Gender pain gap: le donne “devono” essere forti
«In campo oncologico non c’è una sintomatologia di genere, anche se l’atteggiamento dei pazienti di fronte alla malattia è spesso opposto e anche la risposta assistenziale. Io ho lavorato sia in reparti maschili che femminili, finché c’era questa separazione: mentre la donna nella maggior parte dei casi si mette a disposizione dell’uomo, quando questo è malato, gli uomini sono assolutamente assenti quando la patologia riguarda la moglie, la madre o i figli. Le pazienti, quindi, si trovano ad affrontare questo percorso pressoché da sole – spiega Salutati – non di rado sono loro che devono consolare il marito quando a loro stesse è diagnosticata una leucemia. Per questo penso che il sesso debole non sia la donna: il problema, con le dovute eccezioni, è invece una certa fragilità del maschio di fronte alla malattia, sia che riguardi lui, sia che colpisca un familiare».
Le patologie che fanno soffrire di più le donne
A volte, invece, i sintomi della patologia possono essere differenti, come per l’infarto. Per esempio, se nell’uomo si avvertono soprattutto dolore al petto e al torace, nella donna il dolore si può presentare alle spalle e alla schiena, associato a una diminuzione della tolleranza allo sforzo o a nausea. Esistono, poi, patologie più prettamente femminili, come endometriosi, dismenorrea, dispareunia, vulvodinia, emicrania e fibromialgia, che si accompagnano a dolore cronico.
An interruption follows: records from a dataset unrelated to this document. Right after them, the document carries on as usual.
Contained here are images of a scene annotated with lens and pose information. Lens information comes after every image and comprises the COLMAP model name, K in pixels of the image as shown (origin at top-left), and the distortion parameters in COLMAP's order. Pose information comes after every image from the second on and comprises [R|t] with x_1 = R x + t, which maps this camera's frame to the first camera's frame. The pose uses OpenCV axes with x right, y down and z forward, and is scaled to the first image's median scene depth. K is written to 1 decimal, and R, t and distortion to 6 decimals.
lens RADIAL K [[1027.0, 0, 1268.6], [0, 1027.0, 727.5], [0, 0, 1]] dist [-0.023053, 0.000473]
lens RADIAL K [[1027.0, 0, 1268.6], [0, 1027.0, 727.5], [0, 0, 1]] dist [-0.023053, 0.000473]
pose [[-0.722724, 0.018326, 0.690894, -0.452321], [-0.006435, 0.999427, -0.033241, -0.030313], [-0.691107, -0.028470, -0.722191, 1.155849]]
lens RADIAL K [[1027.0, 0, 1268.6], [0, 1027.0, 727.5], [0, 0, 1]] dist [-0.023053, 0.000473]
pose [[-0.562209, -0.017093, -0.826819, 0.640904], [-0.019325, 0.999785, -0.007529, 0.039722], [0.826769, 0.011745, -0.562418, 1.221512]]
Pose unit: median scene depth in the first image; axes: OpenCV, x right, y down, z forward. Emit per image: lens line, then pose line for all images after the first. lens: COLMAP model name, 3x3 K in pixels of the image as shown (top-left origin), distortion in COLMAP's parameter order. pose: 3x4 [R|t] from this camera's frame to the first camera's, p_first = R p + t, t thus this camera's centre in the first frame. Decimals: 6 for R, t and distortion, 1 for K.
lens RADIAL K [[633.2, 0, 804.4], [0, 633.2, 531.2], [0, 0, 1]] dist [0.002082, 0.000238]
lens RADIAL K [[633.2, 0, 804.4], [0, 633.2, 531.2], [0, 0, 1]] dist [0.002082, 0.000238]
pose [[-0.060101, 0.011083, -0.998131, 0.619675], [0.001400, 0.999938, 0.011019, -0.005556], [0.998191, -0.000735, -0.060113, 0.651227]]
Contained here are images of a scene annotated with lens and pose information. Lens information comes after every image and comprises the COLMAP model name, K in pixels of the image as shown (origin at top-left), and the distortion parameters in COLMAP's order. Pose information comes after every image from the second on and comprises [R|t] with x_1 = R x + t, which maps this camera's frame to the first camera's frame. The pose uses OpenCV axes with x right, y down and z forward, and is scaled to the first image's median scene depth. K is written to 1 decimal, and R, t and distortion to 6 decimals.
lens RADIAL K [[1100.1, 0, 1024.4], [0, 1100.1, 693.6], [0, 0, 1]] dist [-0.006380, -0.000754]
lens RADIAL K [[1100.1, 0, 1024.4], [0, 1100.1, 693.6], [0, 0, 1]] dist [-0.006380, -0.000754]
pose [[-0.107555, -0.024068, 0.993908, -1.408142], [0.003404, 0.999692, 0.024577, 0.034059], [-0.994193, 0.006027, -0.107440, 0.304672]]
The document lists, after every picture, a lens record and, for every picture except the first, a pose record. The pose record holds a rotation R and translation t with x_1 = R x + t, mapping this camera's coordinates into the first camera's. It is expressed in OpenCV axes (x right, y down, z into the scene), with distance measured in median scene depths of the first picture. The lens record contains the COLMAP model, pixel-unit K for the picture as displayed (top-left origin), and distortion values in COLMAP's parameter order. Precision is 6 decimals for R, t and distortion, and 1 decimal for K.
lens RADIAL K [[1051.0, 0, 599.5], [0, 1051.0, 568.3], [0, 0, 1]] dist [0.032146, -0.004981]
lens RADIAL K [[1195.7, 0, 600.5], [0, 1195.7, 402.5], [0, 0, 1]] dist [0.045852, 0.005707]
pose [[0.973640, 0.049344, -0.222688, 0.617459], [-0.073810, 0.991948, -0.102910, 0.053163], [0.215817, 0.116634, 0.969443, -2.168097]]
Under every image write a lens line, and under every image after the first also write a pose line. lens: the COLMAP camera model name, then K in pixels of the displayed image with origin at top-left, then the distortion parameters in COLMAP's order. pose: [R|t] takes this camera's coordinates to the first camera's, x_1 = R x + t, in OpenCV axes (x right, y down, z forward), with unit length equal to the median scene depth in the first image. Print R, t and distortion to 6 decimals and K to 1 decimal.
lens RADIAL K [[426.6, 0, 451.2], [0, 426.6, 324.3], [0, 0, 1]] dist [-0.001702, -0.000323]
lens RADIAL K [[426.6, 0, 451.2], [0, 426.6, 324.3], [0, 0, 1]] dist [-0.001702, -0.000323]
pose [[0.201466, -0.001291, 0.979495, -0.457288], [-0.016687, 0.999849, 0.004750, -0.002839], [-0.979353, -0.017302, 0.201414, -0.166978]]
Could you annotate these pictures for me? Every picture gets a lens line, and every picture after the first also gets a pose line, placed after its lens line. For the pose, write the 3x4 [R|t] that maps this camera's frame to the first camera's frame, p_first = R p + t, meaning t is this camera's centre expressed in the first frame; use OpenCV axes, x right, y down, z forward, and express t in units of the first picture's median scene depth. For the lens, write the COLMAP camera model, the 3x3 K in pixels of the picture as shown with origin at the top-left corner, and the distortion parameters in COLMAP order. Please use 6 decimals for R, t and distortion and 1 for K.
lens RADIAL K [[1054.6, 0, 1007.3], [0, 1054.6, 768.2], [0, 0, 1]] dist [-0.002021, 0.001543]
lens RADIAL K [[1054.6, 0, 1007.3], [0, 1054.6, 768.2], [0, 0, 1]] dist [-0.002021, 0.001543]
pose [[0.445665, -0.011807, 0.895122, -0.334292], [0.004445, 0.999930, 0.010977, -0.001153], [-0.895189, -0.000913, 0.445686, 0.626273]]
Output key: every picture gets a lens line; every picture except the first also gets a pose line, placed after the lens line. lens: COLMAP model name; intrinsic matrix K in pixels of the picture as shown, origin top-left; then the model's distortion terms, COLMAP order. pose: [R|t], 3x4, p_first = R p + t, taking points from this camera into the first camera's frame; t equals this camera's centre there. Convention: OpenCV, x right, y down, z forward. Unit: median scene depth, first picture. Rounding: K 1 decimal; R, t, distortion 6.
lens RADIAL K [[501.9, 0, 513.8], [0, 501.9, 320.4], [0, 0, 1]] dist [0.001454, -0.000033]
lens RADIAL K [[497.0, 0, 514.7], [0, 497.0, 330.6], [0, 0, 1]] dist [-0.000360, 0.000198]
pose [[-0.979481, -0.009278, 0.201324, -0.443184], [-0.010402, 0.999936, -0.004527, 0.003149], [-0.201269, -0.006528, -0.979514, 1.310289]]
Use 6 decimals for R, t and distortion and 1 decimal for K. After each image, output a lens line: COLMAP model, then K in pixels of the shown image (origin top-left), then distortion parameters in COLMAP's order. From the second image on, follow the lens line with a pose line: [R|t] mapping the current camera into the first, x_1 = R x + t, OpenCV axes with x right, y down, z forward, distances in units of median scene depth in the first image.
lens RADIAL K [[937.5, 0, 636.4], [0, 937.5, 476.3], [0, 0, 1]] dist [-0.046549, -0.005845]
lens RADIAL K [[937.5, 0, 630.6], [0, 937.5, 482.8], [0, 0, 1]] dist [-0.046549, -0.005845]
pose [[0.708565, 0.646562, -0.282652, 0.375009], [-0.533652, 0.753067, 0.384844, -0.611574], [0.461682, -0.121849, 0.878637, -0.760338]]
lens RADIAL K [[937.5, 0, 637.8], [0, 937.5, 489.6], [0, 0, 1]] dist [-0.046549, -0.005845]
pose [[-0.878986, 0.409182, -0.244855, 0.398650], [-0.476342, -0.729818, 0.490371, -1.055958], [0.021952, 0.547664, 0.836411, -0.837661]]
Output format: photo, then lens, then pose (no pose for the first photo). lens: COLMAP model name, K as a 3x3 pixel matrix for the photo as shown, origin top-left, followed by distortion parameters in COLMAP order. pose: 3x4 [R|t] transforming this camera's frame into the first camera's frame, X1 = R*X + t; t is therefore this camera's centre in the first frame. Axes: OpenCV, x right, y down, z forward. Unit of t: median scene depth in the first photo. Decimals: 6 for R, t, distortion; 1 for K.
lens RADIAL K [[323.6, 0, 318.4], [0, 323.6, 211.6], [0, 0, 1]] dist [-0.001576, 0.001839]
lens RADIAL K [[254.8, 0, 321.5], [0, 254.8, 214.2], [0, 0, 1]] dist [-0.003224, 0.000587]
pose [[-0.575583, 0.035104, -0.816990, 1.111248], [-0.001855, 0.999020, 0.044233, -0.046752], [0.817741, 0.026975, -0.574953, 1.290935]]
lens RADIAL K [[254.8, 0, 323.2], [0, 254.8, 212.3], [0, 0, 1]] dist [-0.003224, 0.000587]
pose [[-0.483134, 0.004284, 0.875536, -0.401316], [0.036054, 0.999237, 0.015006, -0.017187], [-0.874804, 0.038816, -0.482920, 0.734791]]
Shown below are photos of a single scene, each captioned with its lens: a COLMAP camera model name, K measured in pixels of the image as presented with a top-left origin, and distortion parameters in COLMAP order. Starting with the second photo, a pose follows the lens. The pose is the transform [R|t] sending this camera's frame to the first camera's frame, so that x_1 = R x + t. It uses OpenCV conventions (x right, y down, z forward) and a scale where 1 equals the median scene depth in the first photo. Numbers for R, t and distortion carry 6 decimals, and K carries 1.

Se sottovalutato, però, può portare a conseguenze importanti anche sulla sfera emotiva e psicologica.
Le conseguenze del dolore femminile sottovalutato
Alla condizione di sofferenza data da una malattia, dunque, si può aggiungere la frustrazione di non essere credute o di non essere curate in modo adeguato. «Come se non bastasse la malattia, quindi, c’è anche questa disparità rispetto al dolore, nella valutazione della sua entità. Ci sono situazioni nelle quali, per esempio nella storia di una delle due donne del podcast, questa non aveva sintomi evidenti associabili al tumore, ma una serie di malesseri: ebbene, lei ci ha messo molto ad arrivare alla diagnosi. È qualcosa su cui occorre intervenire e anche le nostre storie speriamo servano a sensibilizzare sul tema», conclude Di Domenico.